A new attack on a Roma family from Bögöt
The home of a Romani family has been attacked last weekend in a village called Bögöt located in the county of Vas, west of Hungary. The household was shared with a Romani widow and her five children. The windows and the fences of the house have been broken into pieces; firecrackers were also thrown onto the house. As a result of the fear caused by the incident, the family had to flee the village; they now live with a relative. Before the attack, Roma and non-Roma were living peacefully together in Bögöt. This is the first case that such an incident has occurred in the county of Vas.
These incidents should not be viewed as isolated events. Instead, they are part of a growing transnational extreme right wing movement that is sweeping through Central and Eastern Europe, building up inter-organizational networks and common strategies for spreading terror among local Roma populations. This is a regional problem, and as such it requires strong unified regional action.
This growing movement represents a clear threat to regional peace and security and indicates an acute need of a consolidated, regional approach to tackle the issue; this should involve increased cooperation between governments, police forces, judicial institutions and national security agencies.
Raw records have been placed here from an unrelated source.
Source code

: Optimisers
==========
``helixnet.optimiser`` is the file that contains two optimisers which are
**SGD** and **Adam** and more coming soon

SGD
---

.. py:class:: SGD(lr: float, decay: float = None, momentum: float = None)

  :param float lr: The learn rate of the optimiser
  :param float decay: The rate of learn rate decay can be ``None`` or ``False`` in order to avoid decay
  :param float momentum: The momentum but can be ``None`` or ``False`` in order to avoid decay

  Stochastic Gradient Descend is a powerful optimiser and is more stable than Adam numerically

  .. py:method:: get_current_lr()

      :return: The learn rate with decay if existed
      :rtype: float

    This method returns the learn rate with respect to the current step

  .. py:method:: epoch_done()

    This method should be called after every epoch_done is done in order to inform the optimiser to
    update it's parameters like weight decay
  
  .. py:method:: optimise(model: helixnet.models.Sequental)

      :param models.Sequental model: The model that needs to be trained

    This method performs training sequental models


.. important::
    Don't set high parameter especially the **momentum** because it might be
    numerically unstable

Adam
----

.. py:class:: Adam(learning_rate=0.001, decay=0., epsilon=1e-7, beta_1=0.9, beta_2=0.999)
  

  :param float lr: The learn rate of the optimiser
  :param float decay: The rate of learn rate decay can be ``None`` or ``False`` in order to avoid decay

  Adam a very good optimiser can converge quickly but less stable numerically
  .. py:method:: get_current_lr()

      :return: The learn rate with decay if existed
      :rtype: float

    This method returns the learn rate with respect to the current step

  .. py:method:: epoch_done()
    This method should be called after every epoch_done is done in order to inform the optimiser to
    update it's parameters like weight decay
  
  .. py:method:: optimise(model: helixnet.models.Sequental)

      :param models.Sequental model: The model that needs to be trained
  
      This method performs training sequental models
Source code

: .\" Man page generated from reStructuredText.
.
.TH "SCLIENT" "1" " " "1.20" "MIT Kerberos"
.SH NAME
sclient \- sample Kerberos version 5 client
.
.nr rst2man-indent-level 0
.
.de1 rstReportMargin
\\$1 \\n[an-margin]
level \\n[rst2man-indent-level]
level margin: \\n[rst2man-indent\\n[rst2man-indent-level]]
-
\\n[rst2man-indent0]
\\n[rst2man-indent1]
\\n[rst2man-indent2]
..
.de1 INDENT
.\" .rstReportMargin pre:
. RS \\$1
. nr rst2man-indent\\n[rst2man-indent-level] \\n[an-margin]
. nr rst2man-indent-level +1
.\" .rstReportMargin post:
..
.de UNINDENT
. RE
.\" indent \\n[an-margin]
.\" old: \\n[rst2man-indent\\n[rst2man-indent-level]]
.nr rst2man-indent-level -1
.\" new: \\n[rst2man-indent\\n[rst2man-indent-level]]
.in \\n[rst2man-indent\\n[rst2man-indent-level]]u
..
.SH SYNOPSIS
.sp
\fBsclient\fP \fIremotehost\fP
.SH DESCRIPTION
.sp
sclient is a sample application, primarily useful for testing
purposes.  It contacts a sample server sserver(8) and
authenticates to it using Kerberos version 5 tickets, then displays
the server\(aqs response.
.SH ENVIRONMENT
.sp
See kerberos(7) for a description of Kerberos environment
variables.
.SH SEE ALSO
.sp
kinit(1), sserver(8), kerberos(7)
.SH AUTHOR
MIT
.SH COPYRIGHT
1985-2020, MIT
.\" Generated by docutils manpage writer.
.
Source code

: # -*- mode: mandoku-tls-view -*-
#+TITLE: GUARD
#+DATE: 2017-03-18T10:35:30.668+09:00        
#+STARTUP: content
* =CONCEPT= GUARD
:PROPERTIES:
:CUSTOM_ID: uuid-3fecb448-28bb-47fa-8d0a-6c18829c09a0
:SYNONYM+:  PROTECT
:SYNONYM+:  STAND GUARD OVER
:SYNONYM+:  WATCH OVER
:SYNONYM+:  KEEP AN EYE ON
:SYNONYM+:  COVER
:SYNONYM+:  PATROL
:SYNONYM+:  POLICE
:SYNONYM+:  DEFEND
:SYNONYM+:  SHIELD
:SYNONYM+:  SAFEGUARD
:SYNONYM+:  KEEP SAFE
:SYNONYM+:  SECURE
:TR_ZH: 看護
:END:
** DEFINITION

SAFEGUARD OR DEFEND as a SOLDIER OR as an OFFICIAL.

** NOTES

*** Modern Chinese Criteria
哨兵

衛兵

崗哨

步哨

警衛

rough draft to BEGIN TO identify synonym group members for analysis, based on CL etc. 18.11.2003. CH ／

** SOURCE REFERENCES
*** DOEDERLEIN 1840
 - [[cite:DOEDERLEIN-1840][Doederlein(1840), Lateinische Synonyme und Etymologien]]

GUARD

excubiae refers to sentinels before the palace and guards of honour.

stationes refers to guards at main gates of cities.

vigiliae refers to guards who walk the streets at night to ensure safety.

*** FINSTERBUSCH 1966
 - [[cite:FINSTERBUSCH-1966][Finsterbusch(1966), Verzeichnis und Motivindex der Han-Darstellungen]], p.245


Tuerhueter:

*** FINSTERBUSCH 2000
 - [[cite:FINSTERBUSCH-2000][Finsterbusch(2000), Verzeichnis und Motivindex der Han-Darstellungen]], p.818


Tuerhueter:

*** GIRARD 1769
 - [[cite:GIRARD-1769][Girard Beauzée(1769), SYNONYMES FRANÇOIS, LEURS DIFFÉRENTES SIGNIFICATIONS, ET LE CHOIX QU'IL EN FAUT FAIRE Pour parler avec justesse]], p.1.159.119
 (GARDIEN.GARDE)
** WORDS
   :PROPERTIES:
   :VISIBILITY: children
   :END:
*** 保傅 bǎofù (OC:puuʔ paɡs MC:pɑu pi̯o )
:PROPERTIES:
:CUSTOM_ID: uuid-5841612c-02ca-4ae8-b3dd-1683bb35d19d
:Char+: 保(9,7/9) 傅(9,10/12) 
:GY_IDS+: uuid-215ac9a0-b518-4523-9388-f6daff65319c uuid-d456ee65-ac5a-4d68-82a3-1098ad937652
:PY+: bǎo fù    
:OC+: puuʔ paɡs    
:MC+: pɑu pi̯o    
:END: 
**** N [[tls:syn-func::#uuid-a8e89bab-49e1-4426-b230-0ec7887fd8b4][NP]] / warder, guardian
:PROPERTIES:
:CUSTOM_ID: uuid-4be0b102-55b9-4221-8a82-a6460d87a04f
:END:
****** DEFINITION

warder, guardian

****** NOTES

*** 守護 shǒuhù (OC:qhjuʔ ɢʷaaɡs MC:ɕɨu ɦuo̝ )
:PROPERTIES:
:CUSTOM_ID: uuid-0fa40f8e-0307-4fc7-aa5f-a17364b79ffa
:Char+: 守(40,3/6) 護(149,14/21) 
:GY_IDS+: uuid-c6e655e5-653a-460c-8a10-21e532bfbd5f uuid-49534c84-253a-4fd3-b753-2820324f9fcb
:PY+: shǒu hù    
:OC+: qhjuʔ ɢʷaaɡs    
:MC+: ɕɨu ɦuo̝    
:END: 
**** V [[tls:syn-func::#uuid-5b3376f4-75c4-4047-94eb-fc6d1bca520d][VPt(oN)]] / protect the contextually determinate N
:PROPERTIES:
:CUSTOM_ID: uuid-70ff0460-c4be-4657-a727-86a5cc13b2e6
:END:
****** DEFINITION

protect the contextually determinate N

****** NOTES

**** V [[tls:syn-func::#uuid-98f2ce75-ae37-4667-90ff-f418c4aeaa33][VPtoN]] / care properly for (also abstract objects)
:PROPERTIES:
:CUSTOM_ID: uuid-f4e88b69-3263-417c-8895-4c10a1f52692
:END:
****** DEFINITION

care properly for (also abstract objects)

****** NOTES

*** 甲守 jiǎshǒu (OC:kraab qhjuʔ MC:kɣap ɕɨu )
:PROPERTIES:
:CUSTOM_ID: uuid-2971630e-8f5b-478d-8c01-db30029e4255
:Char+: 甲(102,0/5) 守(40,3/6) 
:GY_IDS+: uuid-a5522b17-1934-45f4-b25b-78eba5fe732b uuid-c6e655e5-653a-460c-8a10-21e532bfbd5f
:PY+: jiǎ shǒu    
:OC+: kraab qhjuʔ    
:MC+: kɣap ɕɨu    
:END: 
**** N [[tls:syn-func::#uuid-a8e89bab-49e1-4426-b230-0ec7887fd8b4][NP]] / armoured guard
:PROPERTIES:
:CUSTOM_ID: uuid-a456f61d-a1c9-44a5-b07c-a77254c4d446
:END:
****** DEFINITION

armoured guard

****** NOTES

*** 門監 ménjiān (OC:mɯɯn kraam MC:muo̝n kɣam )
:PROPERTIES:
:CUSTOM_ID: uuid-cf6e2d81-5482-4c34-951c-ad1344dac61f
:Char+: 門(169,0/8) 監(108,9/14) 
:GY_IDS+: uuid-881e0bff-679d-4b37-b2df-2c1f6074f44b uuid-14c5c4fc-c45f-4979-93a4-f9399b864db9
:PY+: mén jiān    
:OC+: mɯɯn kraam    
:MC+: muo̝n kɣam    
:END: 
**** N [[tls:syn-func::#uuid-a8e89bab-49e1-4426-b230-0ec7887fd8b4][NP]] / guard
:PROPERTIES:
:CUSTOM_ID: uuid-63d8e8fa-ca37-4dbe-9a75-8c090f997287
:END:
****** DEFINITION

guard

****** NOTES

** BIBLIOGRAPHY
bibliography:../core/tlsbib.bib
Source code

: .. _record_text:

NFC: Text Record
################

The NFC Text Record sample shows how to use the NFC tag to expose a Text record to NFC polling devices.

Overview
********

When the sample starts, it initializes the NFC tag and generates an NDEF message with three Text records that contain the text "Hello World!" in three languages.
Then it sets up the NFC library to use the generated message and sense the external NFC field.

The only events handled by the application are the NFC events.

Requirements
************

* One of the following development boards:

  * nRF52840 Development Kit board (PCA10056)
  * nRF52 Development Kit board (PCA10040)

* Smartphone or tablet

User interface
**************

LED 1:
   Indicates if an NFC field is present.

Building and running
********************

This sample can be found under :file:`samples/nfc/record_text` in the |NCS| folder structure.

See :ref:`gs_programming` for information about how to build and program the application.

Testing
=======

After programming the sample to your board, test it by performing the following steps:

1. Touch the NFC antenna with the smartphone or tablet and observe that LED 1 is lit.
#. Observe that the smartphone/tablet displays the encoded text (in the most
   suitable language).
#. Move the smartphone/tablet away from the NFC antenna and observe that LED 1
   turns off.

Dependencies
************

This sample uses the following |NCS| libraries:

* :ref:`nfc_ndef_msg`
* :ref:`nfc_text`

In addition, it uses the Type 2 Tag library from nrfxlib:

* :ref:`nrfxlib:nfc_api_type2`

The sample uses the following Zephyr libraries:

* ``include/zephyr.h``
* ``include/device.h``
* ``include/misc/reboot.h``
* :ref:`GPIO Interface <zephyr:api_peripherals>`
The mainstream media plays a key role in perpetuating the cycle of prejudice, misunderstanding and exclusion. Media informs social attitudes and defines perceptions of the self and the other. Although, it has the power to promote inclusion and understanding, the European mainstream press strongly confirms anti-Roma sentiments; reinforcing harmful stereotypes, overemphasizing Roma crime, presenting Roma as passive victims and depicting Roma as exotic and “Other.”
This consistently negative and unbalanced media representation reinforces anti-tziganism. Recent EU polling suggests that a majority of Europeans believe that Roma are detrimental to society. Even well intentioned news sources often present stereotypical and abstract portraits of Roma. Distanced reporting creates a culture of fear and a sense of emergency which leads to prejudice, discrimination and increasing violence.